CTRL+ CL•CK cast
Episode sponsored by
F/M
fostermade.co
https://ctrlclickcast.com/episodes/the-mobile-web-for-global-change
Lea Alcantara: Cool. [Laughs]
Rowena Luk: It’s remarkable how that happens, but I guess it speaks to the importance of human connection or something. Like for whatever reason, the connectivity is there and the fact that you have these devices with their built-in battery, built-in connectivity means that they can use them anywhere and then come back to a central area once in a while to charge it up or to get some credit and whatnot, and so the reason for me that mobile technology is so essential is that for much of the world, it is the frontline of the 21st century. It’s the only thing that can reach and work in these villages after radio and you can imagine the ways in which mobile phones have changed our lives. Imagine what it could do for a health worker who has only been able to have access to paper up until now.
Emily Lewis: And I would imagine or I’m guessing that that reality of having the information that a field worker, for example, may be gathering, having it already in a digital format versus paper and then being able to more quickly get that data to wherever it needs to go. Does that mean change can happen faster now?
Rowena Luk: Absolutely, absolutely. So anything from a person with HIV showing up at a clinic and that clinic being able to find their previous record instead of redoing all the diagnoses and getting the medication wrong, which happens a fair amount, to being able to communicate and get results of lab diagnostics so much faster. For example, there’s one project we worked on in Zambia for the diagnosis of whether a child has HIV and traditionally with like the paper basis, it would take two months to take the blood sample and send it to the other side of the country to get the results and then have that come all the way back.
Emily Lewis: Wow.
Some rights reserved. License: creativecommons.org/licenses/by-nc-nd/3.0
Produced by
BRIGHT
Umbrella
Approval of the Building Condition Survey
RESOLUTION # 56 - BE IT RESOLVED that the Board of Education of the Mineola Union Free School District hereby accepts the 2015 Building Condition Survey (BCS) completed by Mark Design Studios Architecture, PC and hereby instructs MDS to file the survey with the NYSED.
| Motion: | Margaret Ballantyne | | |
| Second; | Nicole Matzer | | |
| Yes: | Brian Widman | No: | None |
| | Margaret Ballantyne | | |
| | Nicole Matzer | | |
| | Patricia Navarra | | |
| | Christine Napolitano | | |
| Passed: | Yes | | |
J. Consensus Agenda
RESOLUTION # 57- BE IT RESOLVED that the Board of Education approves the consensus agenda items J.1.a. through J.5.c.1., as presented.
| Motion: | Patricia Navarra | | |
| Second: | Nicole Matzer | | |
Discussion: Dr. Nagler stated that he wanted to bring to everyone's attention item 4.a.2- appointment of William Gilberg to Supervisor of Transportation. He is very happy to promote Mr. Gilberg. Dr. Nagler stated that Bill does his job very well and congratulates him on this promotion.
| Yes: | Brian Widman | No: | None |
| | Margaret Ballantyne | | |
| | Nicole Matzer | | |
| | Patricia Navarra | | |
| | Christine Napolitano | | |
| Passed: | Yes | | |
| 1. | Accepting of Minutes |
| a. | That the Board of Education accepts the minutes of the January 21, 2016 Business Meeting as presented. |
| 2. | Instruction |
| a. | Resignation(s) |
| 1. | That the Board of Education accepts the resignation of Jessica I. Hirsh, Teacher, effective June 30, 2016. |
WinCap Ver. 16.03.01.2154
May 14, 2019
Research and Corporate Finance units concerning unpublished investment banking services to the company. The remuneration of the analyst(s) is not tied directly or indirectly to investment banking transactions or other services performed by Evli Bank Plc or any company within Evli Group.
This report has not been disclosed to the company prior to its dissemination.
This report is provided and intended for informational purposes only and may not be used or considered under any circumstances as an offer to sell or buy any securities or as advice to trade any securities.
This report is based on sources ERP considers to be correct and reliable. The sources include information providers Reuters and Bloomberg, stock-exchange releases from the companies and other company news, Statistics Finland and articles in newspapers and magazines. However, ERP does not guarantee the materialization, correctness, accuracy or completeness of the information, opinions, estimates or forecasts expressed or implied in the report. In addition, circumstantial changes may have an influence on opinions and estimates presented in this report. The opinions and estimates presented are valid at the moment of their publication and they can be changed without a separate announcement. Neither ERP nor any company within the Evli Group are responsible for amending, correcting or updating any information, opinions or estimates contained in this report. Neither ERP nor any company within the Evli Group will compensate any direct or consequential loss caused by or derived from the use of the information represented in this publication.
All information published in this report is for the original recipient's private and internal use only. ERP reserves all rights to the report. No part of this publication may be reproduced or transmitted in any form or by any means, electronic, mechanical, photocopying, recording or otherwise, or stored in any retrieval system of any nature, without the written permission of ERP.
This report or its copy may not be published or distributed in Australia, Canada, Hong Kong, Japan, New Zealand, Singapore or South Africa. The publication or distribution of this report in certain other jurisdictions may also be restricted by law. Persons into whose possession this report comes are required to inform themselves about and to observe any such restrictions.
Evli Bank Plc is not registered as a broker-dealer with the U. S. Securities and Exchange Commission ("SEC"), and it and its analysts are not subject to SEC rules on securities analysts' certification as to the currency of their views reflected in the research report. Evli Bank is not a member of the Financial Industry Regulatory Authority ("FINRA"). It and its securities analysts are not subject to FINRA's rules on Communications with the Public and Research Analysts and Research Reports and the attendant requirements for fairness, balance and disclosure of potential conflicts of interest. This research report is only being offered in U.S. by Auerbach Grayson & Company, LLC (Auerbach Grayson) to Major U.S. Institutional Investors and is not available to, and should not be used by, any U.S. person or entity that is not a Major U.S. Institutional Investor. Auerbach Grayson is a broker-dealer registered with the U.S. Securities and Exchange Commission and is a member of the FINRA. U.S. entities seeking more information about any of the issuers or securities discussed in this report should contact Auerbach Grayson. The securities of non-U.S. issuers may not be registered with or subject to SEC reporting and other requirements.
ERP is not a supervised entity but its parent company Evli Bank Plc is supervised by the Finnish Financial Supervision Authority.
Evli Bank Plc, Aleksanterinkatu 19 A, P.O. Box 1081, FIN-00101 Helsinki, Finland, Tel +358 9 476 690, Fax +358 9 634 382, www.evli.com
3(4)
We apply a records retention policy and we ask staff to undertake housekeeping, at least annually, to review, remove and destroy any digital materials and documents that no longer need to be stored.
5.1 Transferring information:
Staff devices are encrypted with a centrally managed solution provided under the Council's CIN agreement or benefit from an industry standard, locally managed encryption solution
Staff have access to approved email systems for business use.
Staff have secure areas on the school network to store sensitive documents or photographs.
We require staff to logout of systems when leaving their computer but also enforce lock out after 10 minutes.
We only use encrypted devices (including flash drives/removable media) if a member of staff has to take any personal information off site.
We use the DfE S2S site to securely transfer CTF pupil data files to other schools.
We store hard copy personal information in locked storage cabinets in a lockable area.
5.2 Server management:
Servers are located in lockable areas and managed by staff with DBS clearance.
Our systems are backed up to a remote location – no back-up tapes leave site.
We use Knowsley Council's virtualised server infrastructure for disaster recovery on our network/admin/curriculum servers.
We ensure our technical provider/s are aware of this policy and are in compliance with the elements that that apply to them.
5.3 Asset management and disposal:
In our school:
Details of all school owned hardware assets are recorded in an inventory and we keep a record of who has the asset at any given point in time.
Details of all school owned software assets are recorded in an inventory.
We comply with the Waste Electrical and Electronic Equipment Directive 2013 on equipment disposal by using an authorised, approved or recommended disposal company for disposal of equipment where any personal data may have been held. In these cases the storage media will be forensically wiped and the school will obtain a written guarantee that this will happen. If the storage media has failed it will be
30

(WHAT NEEDS TO BE DONE) Beginning with the line containing "Episode sponsored by" and ending with the line containing "Rowena Luk: It’s", extract those lines exactly from the listing above, and only those.

(SOLUTION TO THIS EXERCISE)
Episode sponsored by
F/M
fostermade.co
https://ctrlclickcast.com/episodes/the-mobile-web-for-global-change
Lea Alcantara: Cool. [Laughs]
Rowena Luk: It’s remarkable how that happens, but I guess it speaks to the importance of human connection or something. Like for whatever reason, the connectivity is there and the fact that you have these devices with their built-in battery, built-in connectivity means that they can use them anywhere and then come back to a central area once in a while to charge it up or to get some credit and whatnot, and so the reason for me that mobile technology is so essential is that for much of the world, it is the frontline of the 21st century. It’s the only thing that can reach and work in these villages after radio and you can imagine the ways in which mobile phones have changed our lives. Imagine what it could do for a health worker who has only been able to have access to paper up until now.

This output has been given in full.